▸ **Problem requirements**:
Repeat every line of text in the listing below word for word, and leave out the pictures.

▸ **Excerpted data**:
###

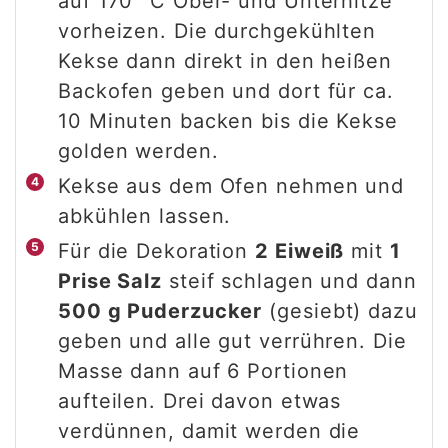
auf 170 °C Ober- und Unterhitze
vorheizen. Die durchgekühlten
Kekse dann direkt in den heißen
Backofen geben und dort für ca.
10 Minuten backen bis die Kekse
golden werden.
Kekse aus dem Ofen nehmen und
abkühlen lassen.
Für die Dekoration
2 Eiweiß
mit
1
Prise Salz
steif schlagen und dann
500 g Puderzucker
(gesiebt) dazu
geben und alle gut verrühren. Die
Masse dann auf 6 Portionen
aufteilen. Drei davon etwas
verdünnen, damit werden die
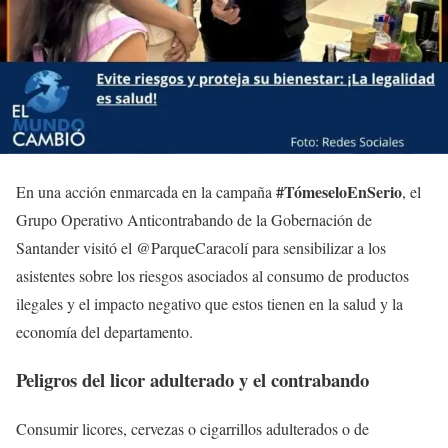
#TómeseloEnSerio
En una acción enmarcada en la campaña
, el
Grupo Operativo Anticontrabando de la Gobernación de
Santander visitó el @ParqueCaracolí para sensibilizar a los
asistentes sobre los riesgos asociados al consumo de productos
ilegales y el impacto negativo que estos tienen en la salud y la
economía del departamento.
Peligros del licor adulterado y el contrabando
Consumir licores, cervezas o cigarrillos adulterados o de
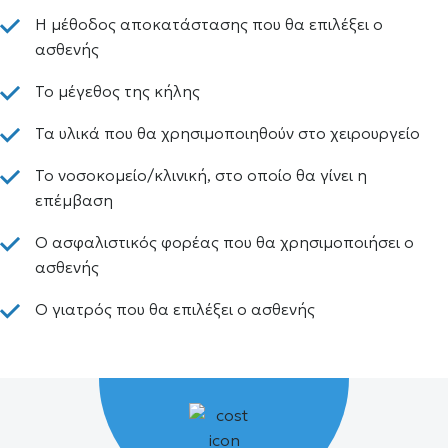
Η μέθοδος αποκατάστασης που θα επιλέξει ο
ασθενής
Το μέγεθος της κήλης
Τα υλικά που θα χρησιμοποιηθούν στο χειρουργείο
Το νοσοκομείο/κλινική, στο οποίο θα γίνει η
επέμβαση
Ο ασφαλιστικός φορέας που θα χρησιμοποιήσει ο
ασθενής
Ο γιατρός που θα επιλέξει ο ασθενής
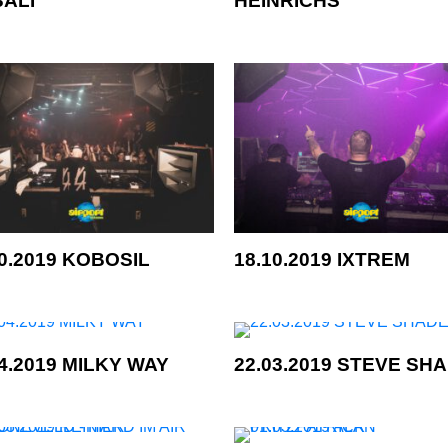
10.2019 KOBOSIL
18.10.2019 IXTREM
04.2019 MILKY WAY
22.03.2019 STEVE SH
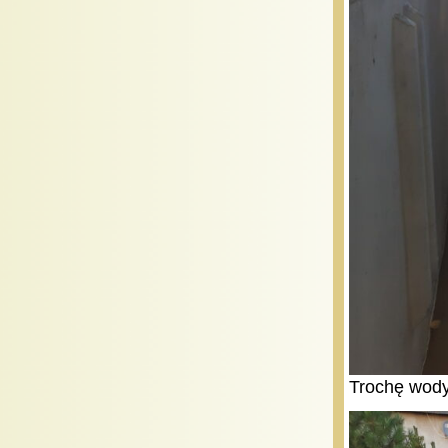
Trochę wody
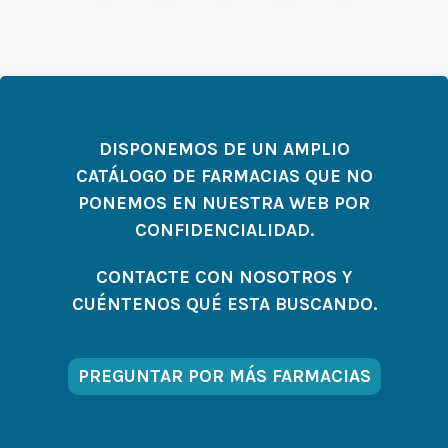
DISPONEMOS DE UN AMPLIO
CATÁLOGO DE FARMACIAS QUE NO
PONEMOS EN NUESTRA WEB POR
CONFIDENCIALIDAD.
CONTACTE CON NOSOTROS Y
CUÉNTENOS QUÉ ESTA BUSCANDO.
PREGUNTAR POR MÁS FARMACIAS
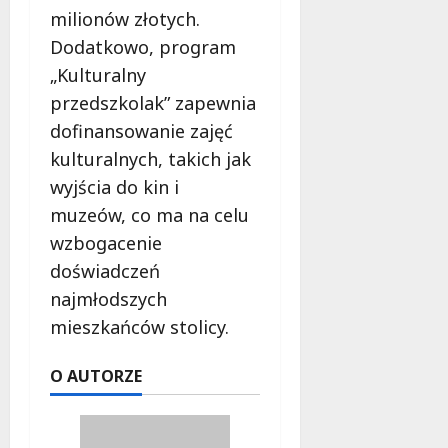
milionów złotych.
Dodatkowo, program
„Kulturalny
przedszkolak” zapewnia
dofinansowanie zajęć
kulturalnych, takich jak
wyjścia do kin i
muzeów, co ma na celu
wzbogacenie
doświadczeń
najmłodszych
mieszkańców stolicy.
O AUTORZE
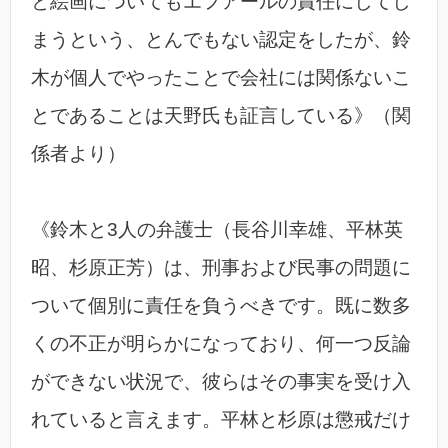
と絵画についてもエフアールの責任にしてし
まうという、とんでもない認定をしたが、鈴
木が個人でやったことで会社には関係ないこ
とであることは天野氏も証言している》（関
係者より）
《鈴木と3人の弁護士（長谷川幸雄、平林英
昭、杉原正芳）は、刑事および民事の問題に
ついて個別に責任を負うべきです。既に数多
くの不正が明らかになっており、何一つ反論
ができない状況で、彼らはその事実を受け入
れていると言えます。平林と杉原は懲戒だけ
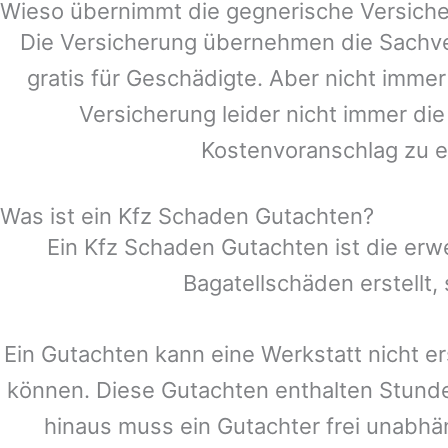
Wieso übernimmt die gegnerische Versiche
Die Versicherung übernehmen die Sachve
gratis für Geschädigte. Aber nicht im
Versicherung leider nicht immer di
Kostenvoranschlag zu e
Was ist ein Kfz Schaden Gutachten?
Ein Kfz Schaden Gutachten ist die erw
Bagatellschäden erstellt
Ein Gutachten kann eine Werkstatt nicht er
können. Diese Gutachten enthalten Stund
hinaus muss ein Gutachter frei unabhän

###

▸ **The completed task**:
auf 170 °C Ober- und Unterhitze
vorheizen. Die durchgekühlten
Kekse dann direkt in den heißen
Backofen geben und dort für ca.
10 Minuten backen bis die Kekse
golden werden.
Kekse aus dem Ofen nehmen und
abkühlen lassen.
Für die Dekoration
2 Eiweiß
mit
1
Prise Salz
steif schlagen und dann
500 g Puderzucker
(gesiebt) dazu
geben und alle gut verrühren. Die
Masse dann auf 6 Portionen
aufteilen. Drei davon etwas
verdünnen, damit werden die
#TómeseloEnSerio
En una acción enmarcada en la campaña
, el
Grupo Operativo Anticontrabando de la Gobernación de
Santander visitó el @ParqueCaracolí para sensibilizar a los
asistentes sobre los riesgos asociados al consumo de productos
ilegales y el impacto negativo que estos tienen en la salud y la
economía del departamento.
Peligros del licor adulterado y el contrabando
Consumir licores, cervezas o cigarrillos adulterados o de
Η μέθοδος αποκατάστασης που θα επιλέξει ο
ασθενής
Το μέγεθος της κήλης
Τα υλικά που θα χρησιμοποιηθούν στο χειρουργείο
Το νοσοκομείο/κλινική, στο οποίο θα γίνει η
επέμβαση
Ο ασφαλιστικός φορέας που θα χρησιμοποιήσει ο
ασθενής
Ο γιατρός που θα επιλέξει ο ασθενής
10.2019 KOBOSIL
18.10.2019 IXTREM
04.2019 MILKY WAY
22.03.2019 STEVE SH
Trochę wody
DISPONEMOS DE UN AMPLIO
CATÁLOGO DE FARMACIAS QUE NO
PONEMOS EN NUESTRA WEB POR
CONFIDENCIALIDAD.
CONTACTE CON NOSOTROS Y
CUÉNTENOS QUÉ ESTA BUSCANDO.
PREGUNTAR POR MÁS FARMACIAS
milionów złotych.
Dodatkowo, program
„Kulturalny
przedszkolak” zapewnia
dofinansowanie zajęć
kulturalnych, takich jak
wyjścia do kin i
muzeów, co ma na celu
wzbogacenie
doświadczeń
najmłodszych
mieszkańców stolicy.
O AUTORZE
と絵画についてもエフアールの責任にしてし
まうという、とんでもない認定をしたが、鈴
木が個人でやったことで会社には関係ないこ
とであることは天野氏も証言している》（関
係者より）
《鈴木と3人の弁護士（長谷川幸雄、平林英
昭、杉原正芳）は、刑事および民事の問題に
ついて個別に責任を負うべきです。既に数多
くの不正が明らかになっており、何一つ反論
ができない状況で、彼らはその事実を受け入
れていると言えます。平林と杉原は懲戒だけ
Wieso übernimmt die gegnerische Versiche
Die Versicherung übernehmen die Sachve
gratis für Geschädigte. Aber nicht im
Versicherung leider nicht immer di
Kostenvoranschlag zu e
Was ist ein Kfz Schaden Gutachten?
Ein Kfz Schaden Gutachten ist die erw
Bagatellschäden erstellt
Ein Gutachten kann eine Werkstatt nicht er
können. Diese Gutachten enthalten Stund
hinaus muss ein Gutachter frei unabhän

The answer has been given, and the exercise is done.